When copying the entries below, leave out every picture and keep the rest exact.

[Items from a dataset]
########################################

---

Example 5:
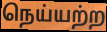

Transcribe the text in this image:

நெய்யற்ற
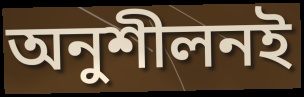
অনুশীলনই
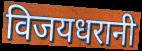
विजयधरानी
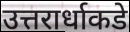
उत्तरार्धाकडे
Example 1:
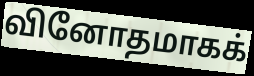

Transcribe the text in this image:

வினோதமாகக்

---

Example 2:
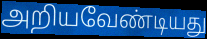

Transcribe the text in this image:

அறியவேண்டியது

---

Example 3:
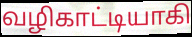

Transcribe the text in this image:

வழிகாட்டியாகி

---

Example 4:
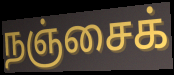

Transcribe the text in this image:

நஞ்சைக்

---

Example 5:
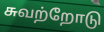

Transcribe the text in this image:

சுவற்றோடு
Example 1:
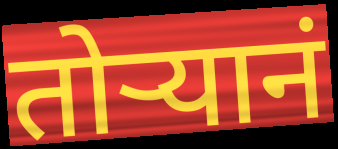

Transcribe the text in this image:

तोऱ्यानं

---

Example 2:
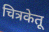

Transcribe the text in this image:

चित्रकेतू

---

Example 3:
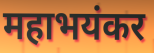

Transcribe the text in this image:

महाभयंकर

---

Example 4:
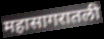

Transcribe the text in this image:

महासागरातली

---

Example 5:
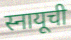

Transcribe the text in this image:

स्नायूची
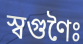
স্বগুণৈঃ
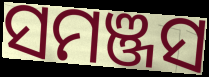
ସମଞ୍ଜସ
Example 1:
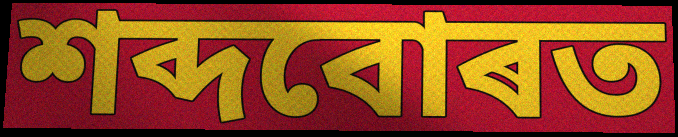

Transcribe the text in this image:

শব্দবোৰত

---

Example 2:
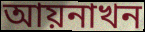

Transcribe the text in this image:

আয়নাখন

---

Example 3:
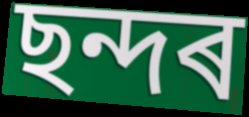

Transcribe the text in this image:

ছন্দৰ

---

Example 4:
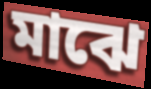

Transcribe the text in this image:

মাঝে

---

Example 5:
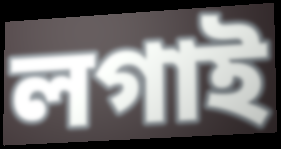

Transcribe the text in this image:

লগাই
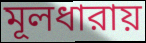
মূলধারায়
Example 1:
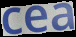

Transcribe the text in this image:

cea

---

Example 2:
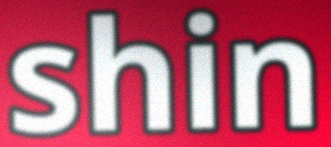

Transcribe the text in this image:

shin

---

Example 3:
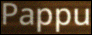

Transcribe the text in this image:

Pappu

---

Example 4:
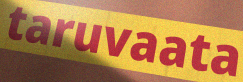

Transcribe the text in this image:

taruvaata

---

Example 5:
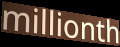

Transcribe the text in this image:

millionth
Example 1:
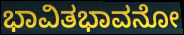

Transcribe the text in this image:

########################################

▸ **YOUR SOLUTION**
---

Example 5:

Transcribe the text in this image:

நெய்யற்ற
অনুশীলনই
विजयधरानी
उत्तरार्धाकडे
Example 1:

Transcribe the text in this image:

வினோதமாகக்

---

Example 2:

Transcribe the text in this image:

அறியவேண்டியது

---

Example 3:

Transcribe the text in this image:

வழிகாட்டியாகி

---

Example 4:

Transcribe the text in this image:

நஞ்சைக்

---

Example 5:

Transcribe the text in this image:

சுவற்றோடு
Example 1:

Transcribe the text in this image:

तोऱ्यानं

---

Example 2:

Transcribe the text in this image:

चित्रकेतू

---

Example 3:

Transcribe the text in this image:

महाभयंकर

---

Example 4:

Transcribe the text in this image:

महासागरातली

---

Example 5:

Transcribe the text in this image:

स्नायूची
স্বগুণৈঃ
ସମଞ୍ଜସ
Example 1:

Transcribe the text in this image:

শব্দবোৰত

---

Example 2:

Transcribe the text in this image:

আয়নাখন

---

Example 3:

Transcribe the text in this image:

ছন্দৰ

---

Example 4:

Transcribe the text in this image:

মাঝে

---

Example 5:

Transcribe the text in this image:

লগাই
মূলধারায়
Example 1:

Transcribe the text in this image:

cea

---

Example 2:

Transcribe the text in this image:

shin

---

Example 3:

Transcribe the text in this image:

Pappu

---

Example 4:

Transcribe the text in this image:

taruvaata

---

Example 5:

Transcribe the text in this image:

millionth
Example 1:

Transcribe the text in this image:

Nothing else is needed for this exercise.